The Falstaff he recreated is not the Falstaff we know from Henry IV Parts 1 and 2. He’s a fat-bellied impostor; the man, famous for his wit and the cause of wit in others, has become a mere scapegoat.
Shakespeare sets the action firmly in his own time (1600). Antonio Cimolino’s jolly production, seen at Festival Theatre, Stratford Ontario, Canada two years ago, is updated to the 1950s.
Falstaff, impecunious, decides to seduce two respectable middle-aged married women, hoping to make some money out of them. The women, furious to receive identical love letters, join forces to teach him a lesson. Humiliated though he is, he keeps coming back for more punishment and is duped, not once, not twice, but three times.
In order to evade a jealous husband, he is forced to hide in a dirty laundry basket and is then thrown unceremoniously into the Thames. Trying to escape the husband for a second time, he disguises himself as an old woman and is beaten black and blue.
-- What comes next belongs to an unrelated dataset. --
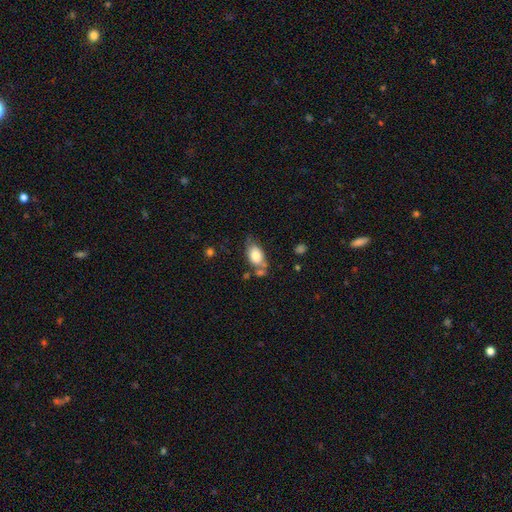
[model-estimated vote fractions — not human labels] Overall: smooth (79%). How rounded: in between (87%). Merging: none (52%; minor disturbance 23%).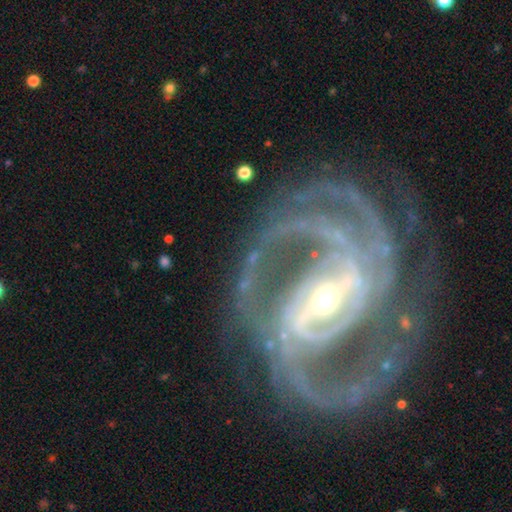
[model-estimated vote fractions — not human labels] Smooth or featured? Predicted: featured or disk (p=0.93). Edge-on disk? Predicted: no (p=0.98). Bar? Predicted: strong (p=0.66). Spiral arms? Predicted: yes (p=0.98). Spiral winding? Predicted: medium (p=0.52). Spiral arm count? Predicted: 2 (p=0.40). Bulge size? Predicted: small (p=0.66). Merging? Predicted: none (p=0.68).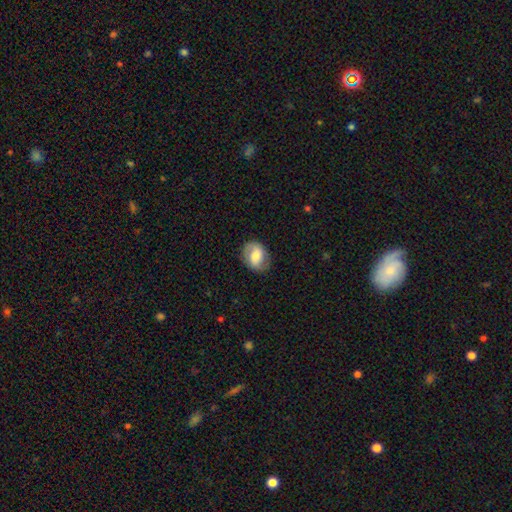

Finally, he is persuaded to dress up as a stag for a midnight assignation in Windsor Park, where he is frightened out of his wits by children pretending to be fairies.
The bedroom farce with Falstaff crawling all over Mistress Ford’s bed is a lot of fun; even if the idea of actually having sex with this “gross watery pumpkin” is singularly unappealing. At one point, he is stranded like a turtle on his back. It takes six men to lift the laundry basket with him in it.
Geraint Wyn Davies is a much younger Falstaff than usual and far, far removed from the original. Davies looks like he would be good casting for Charles Dickens’s Mr. Pumblechook.
He acts plump Jack for the foolish innocent Shakespeare has turned him into. He is childish, naïve and the comic scenes he shares with Graham Abbey, who plays the irrationally jealous Ford, are very enjoyable.
Ford is very funny when he is frantically emptying the basket of its enormous amount of dirty linen, absolutely convinced Falstaff is under it all, and finding he is not.
Falstaff is not the only one to be made a laughing-stock. There is a whole gallery of people, who are mortified: not least the two foreigners, a Welsh parson and a French doctor, who are forced to fight a duel in a field covered in cow pats with predictable slapstick results.
Bill Alexander, way back in the late 1980s, also set his production for the RSC in the 1950s; and the viciousness of the Windsor population towards Falstaff in the final scene was so very nasty, it took the audience completely by surprise. Cimolino’s crowd-pleasing producton cuts the verbal cruelty completely.